Nearly 2,000 people in Western Darfur have fled for their lives into neighbouring Chad this week, following renewed clashes in the region. The recent eruption of violence between the Masalit and Arab communities began on April 3rd, when unknown assailants shot at a group of Masalit men, killing two and injuring a third. Armed elements from both groups mobilized in the wake of the attack, with the UN’s Human Rights Office reporting that the streets of West Darfur’s capital, El Geneina, were “strewn with bodies” by April 12th.
Several structures were destroyed or damaged, including a hospital and a UN compound, and at least one ambulance was attacked. The UN Refugee Agency reported that 1,860 people have sought refuge in Chad in the past week, primarily women, children, and the elderly living in villages near the Chadian border. Humanitarian agencies are still trying to determine the number of IDPs within West Darfur, but they are estimated to be in the thousands.
The Darfur region of Sudan has suffered from conflict for decades as the previous regime led a campaign of ethnic cleansing in 2003, resulting in the death of hundreds of thousands of civilians. One of the main culprits was the Janjaweed, a Sudanese militia group whose members were mostly recruited among Arabized indigenous Africans. The African Union and the United Nations established a joint peacekeeping mission in the region, named UNAMID, to monitor levels of unrest in Darfur. The Janjaweed morphed into the Rapid Support Forces (RSF), commanded by the Sudanese Armed Forces, who have allegedly been complicit in the current violence in West Darfur.
In 2019, the populist Sudanese Revolution resulted in the ousting of Omar Al-Bashir, an authoritarian dictator of the country for over 30 years and a figure indicted by the International Criminal Court for genocide, war crimes, and crimes against humanity. The August 2019 Draft Constitutional Declaration was signed by military and civilian representatives, requiring a peace agreement in Darfur within the first six months of the 39-month transition period to democratic civilian government. UNAMID withdrew in December 2020 after 13 years in Sudan, with clashes renewing two weeks later. The current unrest indicates an escalation in violence across Darfur and has resulted in almost unprecedented levels of displacement.
There are several potential drivers of the current clashes in West Darfur: the tension from an October 2020 peace agreement, polarization and elite grievance from Sudan’s fraught political transition, and militia are emboldened by UNAMID’s withdrawal. According to the Governor of West Darfur Mohamed El Doma, what is clear is that “[the violence] is not tribal, it is political.”
Sudan’s democratic transition has empowered Masalit leaders, who call for compensation, justice, and the return of land forcibly taken by militias in past conflicts. The recent peace agreement calls for the land to be returned to the original occupants, a stipulation that threatens Arab communities who currently occupy the land.

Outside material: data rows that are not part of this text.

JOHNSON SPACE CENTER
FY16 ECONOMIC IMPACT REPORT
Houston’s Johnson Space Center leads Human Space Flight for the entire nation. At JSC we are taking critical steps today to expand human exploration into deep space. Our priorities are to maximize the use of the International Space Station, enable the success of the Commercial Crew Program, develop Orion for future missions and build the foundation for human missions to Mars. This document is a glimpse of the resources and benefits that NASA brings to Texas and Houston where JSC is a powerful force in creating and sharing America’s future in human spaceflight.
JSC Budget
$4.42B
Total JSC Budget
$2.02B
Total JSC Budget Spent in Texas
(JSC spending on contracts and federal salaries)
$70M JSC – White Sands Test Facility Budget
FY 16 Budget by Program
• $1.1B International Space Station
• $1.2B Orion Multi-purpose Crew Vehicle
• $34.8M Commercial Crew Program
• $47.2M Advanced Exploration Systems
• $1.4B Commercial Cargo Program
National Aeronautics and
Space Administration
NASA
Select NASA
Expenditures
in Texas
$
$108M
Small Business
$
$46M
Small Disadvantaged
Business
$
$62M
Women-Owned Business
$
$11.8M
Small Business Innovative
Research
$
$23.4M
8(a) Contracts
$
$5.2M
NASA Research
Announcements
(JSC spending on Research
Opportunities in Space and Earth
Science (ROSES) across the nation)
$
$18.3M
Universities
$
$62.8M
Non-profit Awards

Elites who were part of the National Congress Party (NCP), Al-Bashir’s ruling party, have been widely accused of exacerbating community tensions to undermine Sudan’s democratic transition. Governor Doma removed many NCP members from power following the 2019 Sudanese Revolution. He claims that the former party members “want to destabilise the situation,” and believes they are responsible for the recent violence.
Though new freedoms are being enjoyed throughout Sudan, the militias that terrorized Darfur in 2003 still exist, only now without the supervision of UNAMID. The RSF is particularly feared as one woman says she “saw the RSF shooting, killing, and burning” the homes of refugees. In camps, humanitarian aids claim newly displaced women fear sexual violence from the group as they collect firewood from outside the sites.

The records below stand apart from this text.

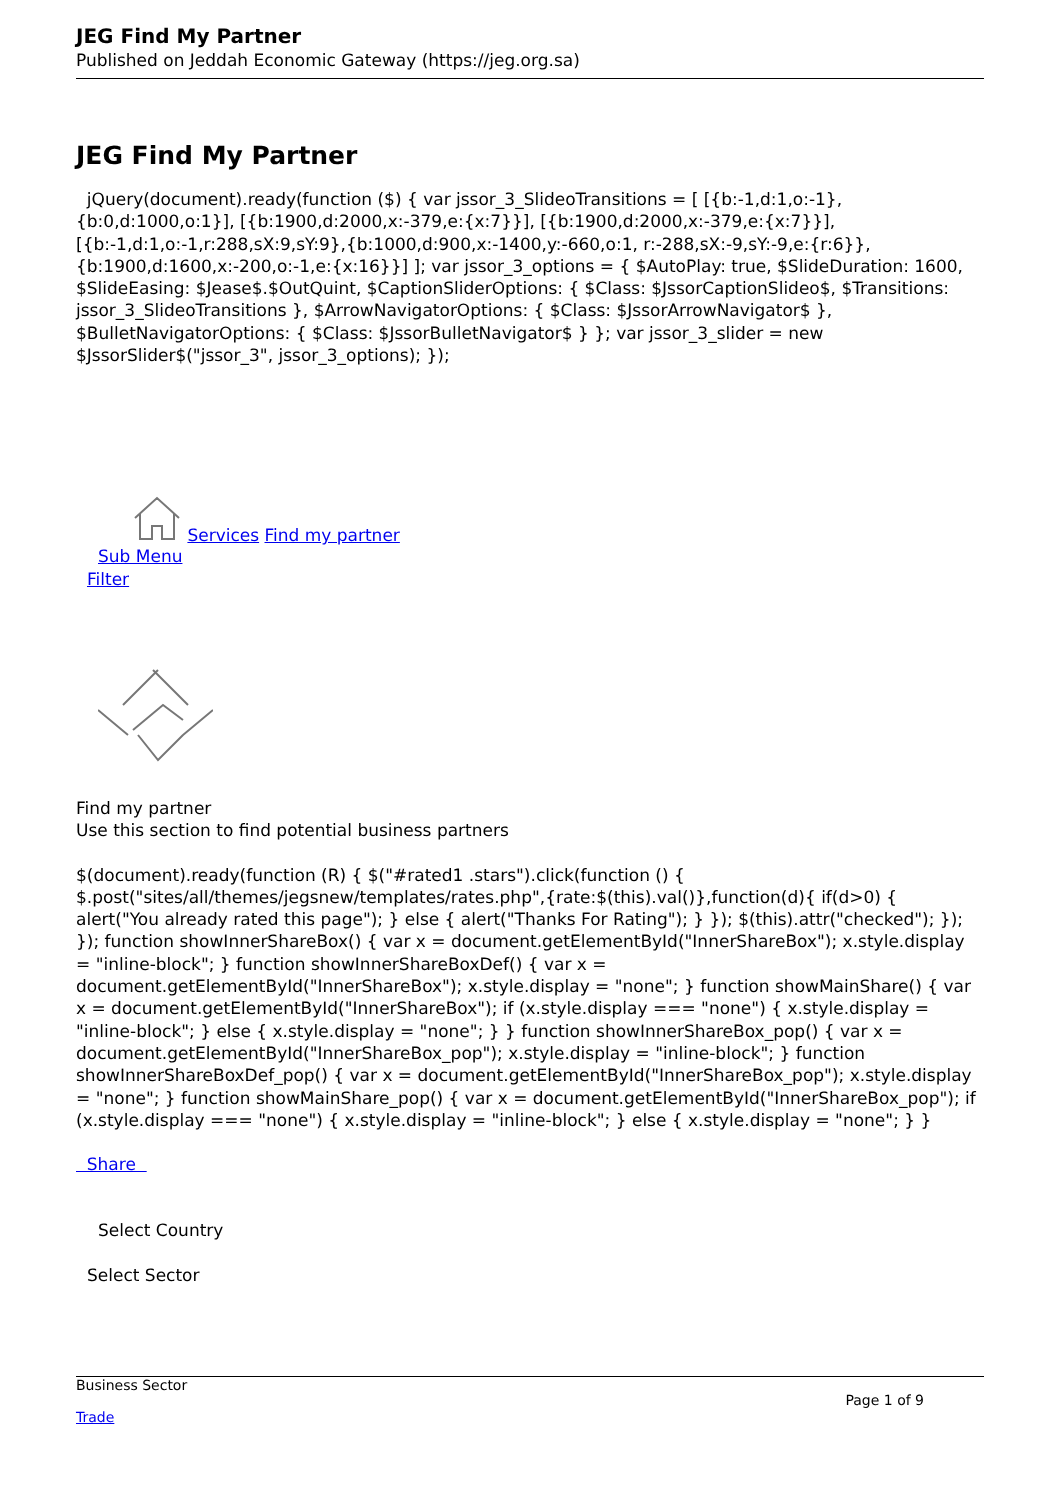JEG Find My Partner
Published on Jeddah Economic Gateway (https://jeg.org.sa)
JEG Find My Partner
jQuery(document).ready(function ($) { var jssor_3_SlideoTransitions = [ [{b:-1,d:1,o:-1},{b:0,d:1000,o:1}], [{b:1900,d:2000,x:-379,e:{x:7}}], [{b:1900,d:2000,x:-379,e:{x:7}}], [{b:-1,d:1,o:-1,r:288,sX:9,sY:9},{b:1000,d:900,x:-1400,y:-660,o:1, r:-288,sX:-9,sY:-9,e:{r:6}},{b:1900,d:1600,x:-200,o:-1,e:{x:16}}] ]; var jssor_3_options = { $AutoPlay: true, $SlideDuration: 1600, $SlideEasing: $Jease$.$OutQuint, $CaptionSliderOptions: { $Class: $JssorCaptionSlideo$, $Transitions: jssor_3_SlideoTransitions }, $ArrowNavigatorOptions: { $Class: $JssorArrowNavigator$ }, $BulletNavigatorOptions: { $Class: $JssorBulletNavigator$ } }; var jssor_3_slider = new $JssorSlider$("jssor_3", jssor_3_options); });
Services Find my partner
Sub Menu
Filter
Find my partner
Use this section to find potential business partners
$(document).ready(function (R) { $("#rated1 .stars").click(function () { $.post("sites/all/themes/jegsnew/templates/rates.php",{rate:$(this).val()},function(d){ if(d>0) { alert("You already rated this page"); } else { alert("Thanks For Rating"); } }); $(this).attr("checked"); }); }); function showInnerShareBox() { var x = document.getElementById("InnerShareBox"); x.style.display = "inline-block"; } function showInnerShareBoxDef() { var x = document.getElementById("InnerShareBox"); x.style.display = "none"; } function showMainShare() { var x = document.getElementById("InnerShareBox"); if (x.style.display === "none") { x.style.display = "inline-block"; } else { x.style.display = "none"; } } function showInnerShareBox_pop() { var x = document.getElementById("InnerShareBox_pop"); x.style.display = "inline-block"; } function showInnerShareBoxDef_pop() { var x = document.getElementById("InnerShareBox_pop"); x.style.display = "none"; } function showMainShare_pop() { var x = document.getElementById("InnerShareBox_pop"); if (x.style.display === "none") { x.style.display = "inline-block"; } else { x.style.display = "none"; } }
Share
Select Country
Select Sector
Business Sector
Trade
Page 1 of 9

The UN Human Rights Office calls for “independent, impartial and thorough investigations into acts of violence” and “effective accountability processes” in West Darfur. It is difficult to imagine how this could be possible when the RSF is a “third pole of power” in Sudan, according to Mossaad M. Ali, executive director of the African Centre for Justice and Peace Studies. In fact, the militia is commanded by Mohamed Hamdan “Hemeti’, deputy president of Sudan’s Sovereign Council, considered ‘the guardian’ of a democratic transition in Sudan. With Chad’s border province already hosting 145,000 Sudanese refugees and the UN only making 16% of its $141-million appeal for humanitarian operations in Chad this year, it is more important than ever for Sudan to resolve its internal power struggle and establish lasting security.